We would probably want to calculate the CRC of the report descriptor and
if this matches, proceed without parsing it, right? That should probably
not take too much effort, I agree.

> So the
> main additional effort is a programming effort, which I understand you
> have already done.

Well, we have a callback function back to usbhid-ups that gives it an
option to accept/reject the device after reading the report descriptor.
Adding a CRC function would probably be trivial. Currently, we only do a
callback if 'matching = delayed' but there is no reason why we couldn't do
that always. Provided we don't parse the report descriptor, the additional
computational effort is likely to be insignificant.

> Note that in the case where there is a unique matching device,
> 'matching = delayed' never does anything bad for the user, i.e., its
> behavior, as visible to the user, is identical to the current default
> behavior (and therefore backwards compatible).

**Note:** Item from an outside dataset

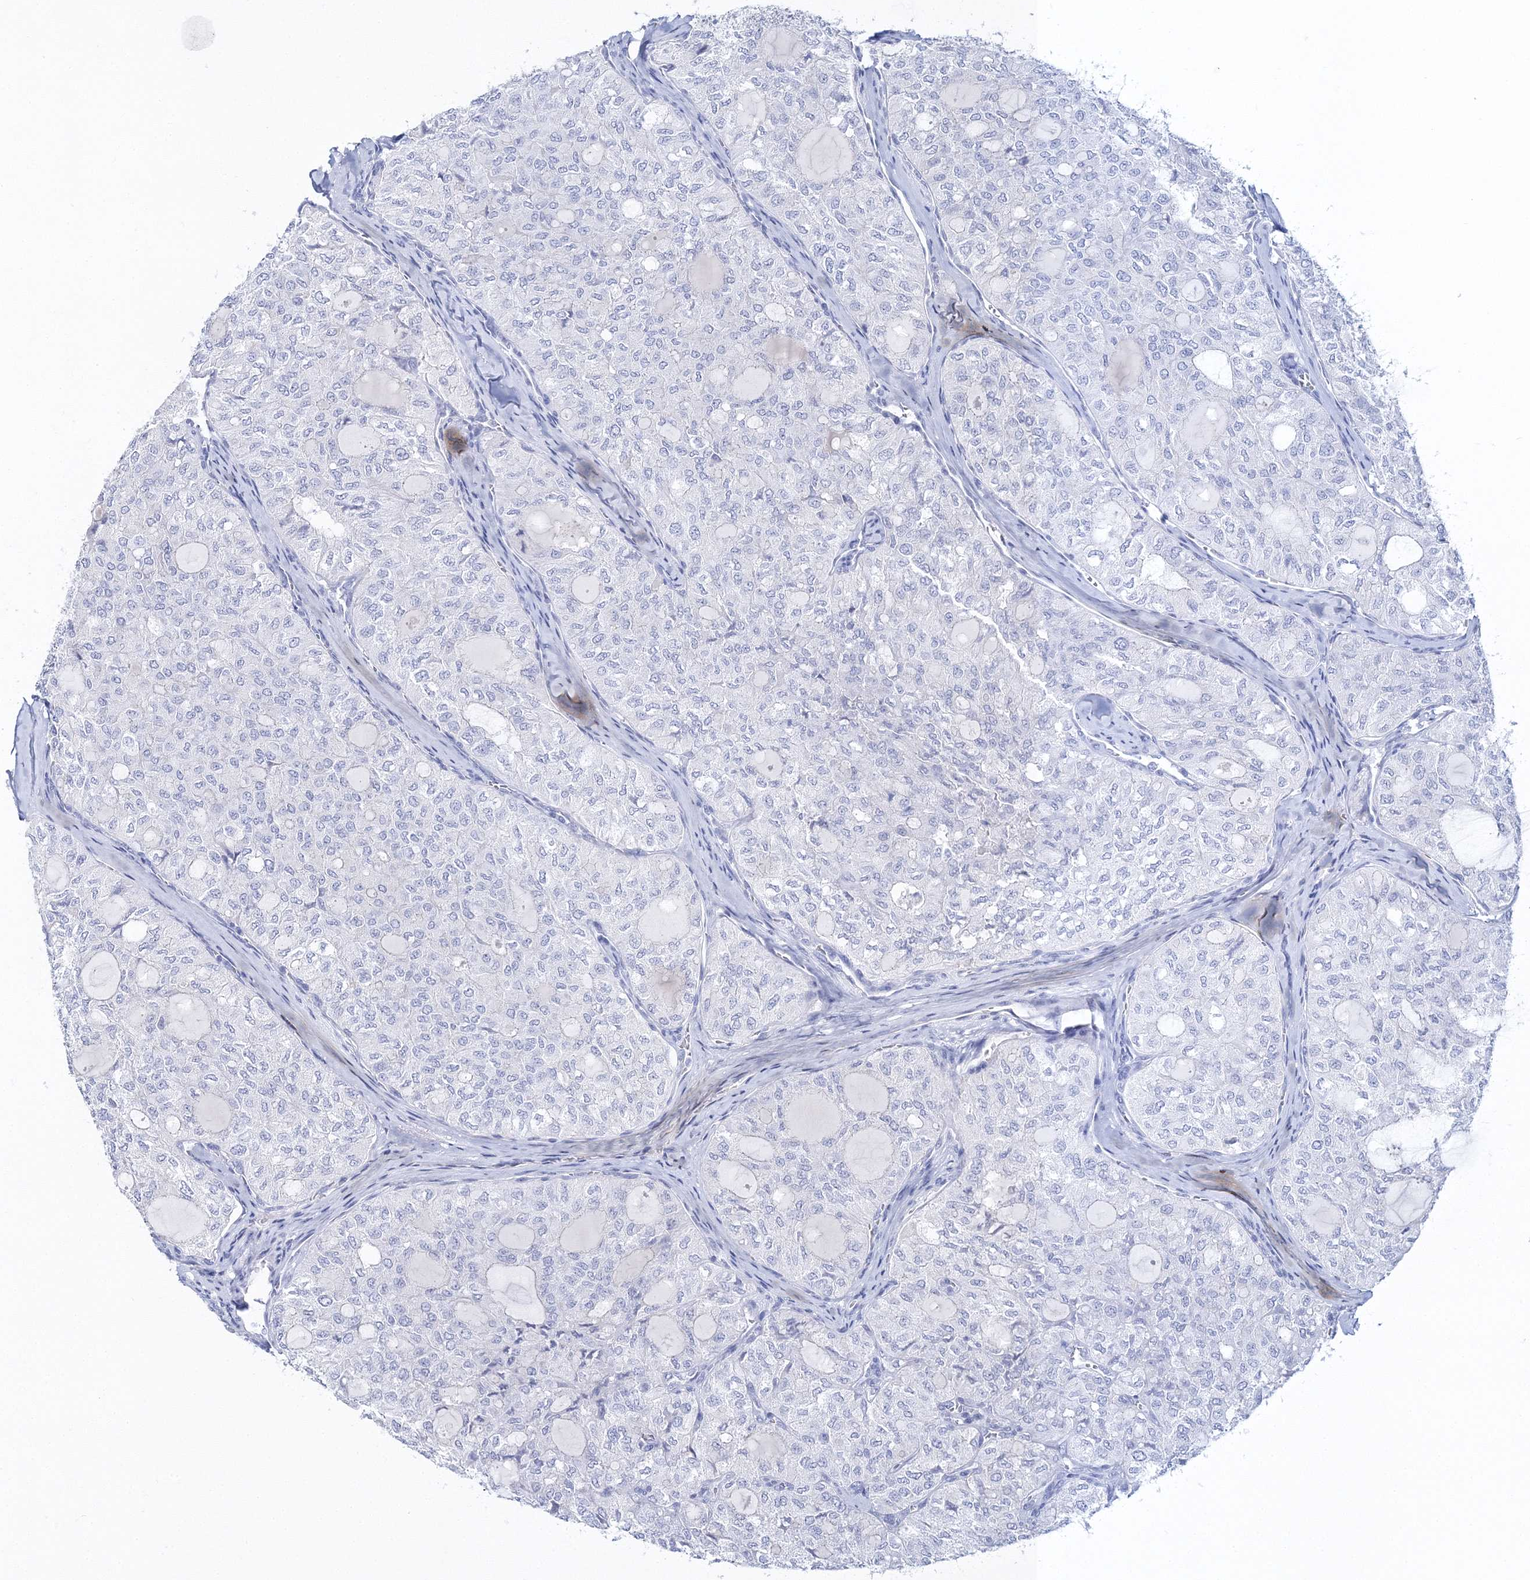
{"staining": {"intensity": "negative", "quantity": "none", "location": "none"}, "tissue": "thyroid cancer", "cell_type": "Tumor cells", "image_type": "cancer", "snomed": [{"axis": "morphology", "description": "Follicular adenoma carcinoma, NOS"}, {"axis": "topography", "description": "Thyroid gland"}], "caption": "The micrograph displays no staining of tumor cells in thyroid follicular adenoma carcinoma.", "gene": "MYOZ2", "patient": {"sex": "male", "age": 75}}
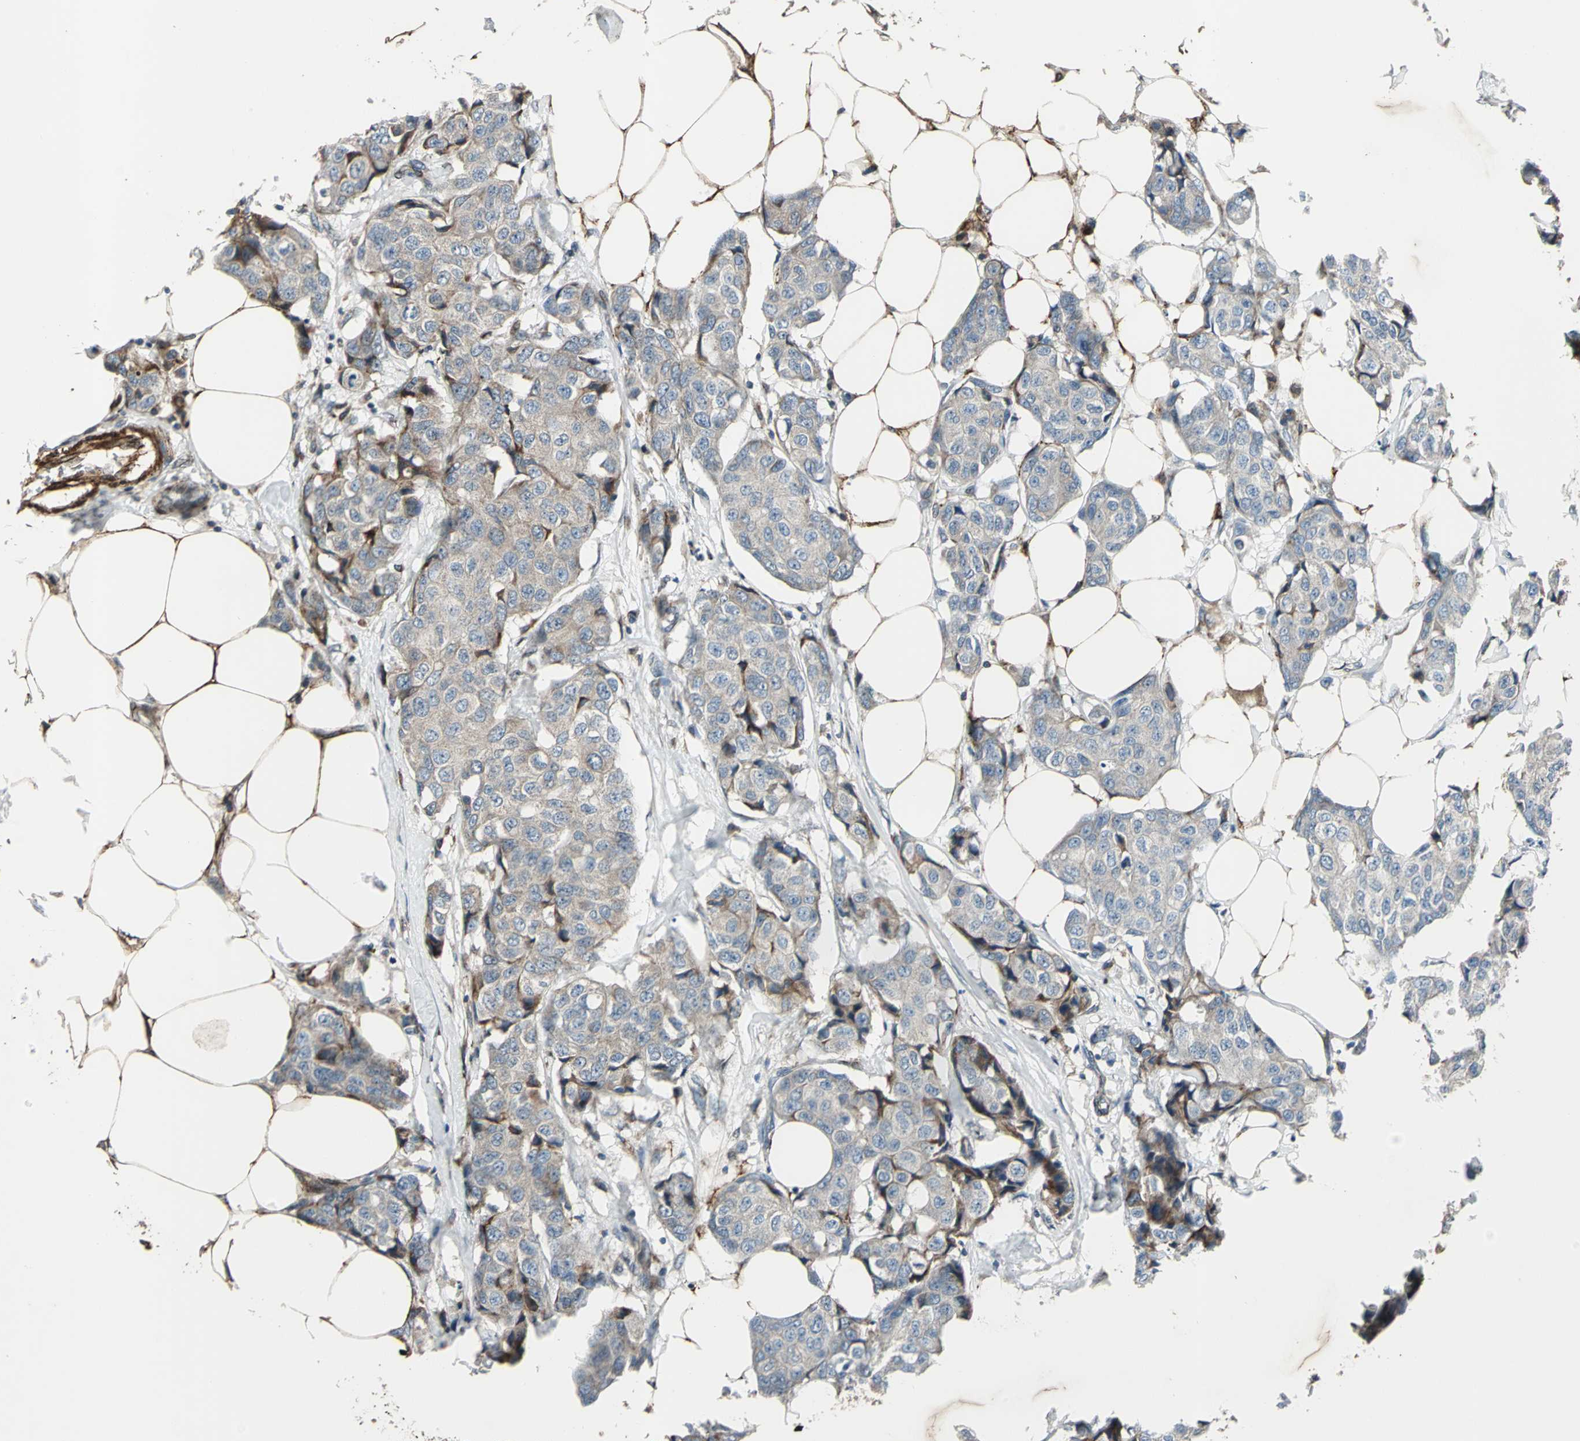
{"staining": {"intensity": "moderate", "quantity": "25%-75%", "location": "cytoplasmic/membranous"}, "tissue": "breast cancer", "cell_type": "Tumor cells", "image_type": "cancer", "snomed": [{"axis": "morphology", "description": "Duct carcinoma"}, {"axis": "topography", "description": "Breast"}], "caption": "DAB immunohistochemical staining of human intraductal carcinoma (breast) exhibits moderate cytoplasmic/membranous protein staining in approximately 25%-75% of tumor cells.", "gene": "HTATIP2", "patient": {"sex": "female", "age": 80}}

Not entirely. The delayed matching allows to involve results from feature
reports as well (the serial number for your Belkin UPS for instance), to
replace values that are not available through the usb_dev_handle.
Currently the vendor specific formatting routines mostly don't change
these results, but this may (and probably will) change, otherwise delayed
matching wouldn't make any sense. So regular expressions that currently
would match hd->Model 'Evolution' may not match on 'Evolution 650' for
instance. In your case, if you checked for an empty serial number, you'd
be surprised that it is now available. :-)

> The only situations in
> which the behaviors differ is when there are multiple similar devices
> present, in which case 'matching = delayed' is the safer option, isn't
> it? So perhaps one could argue that it would be a good default.

See above. I don't think we should change that, at least not without
giving ample warnings that people should look over their regular
expression to make sure they still match with 'matching = delayed'.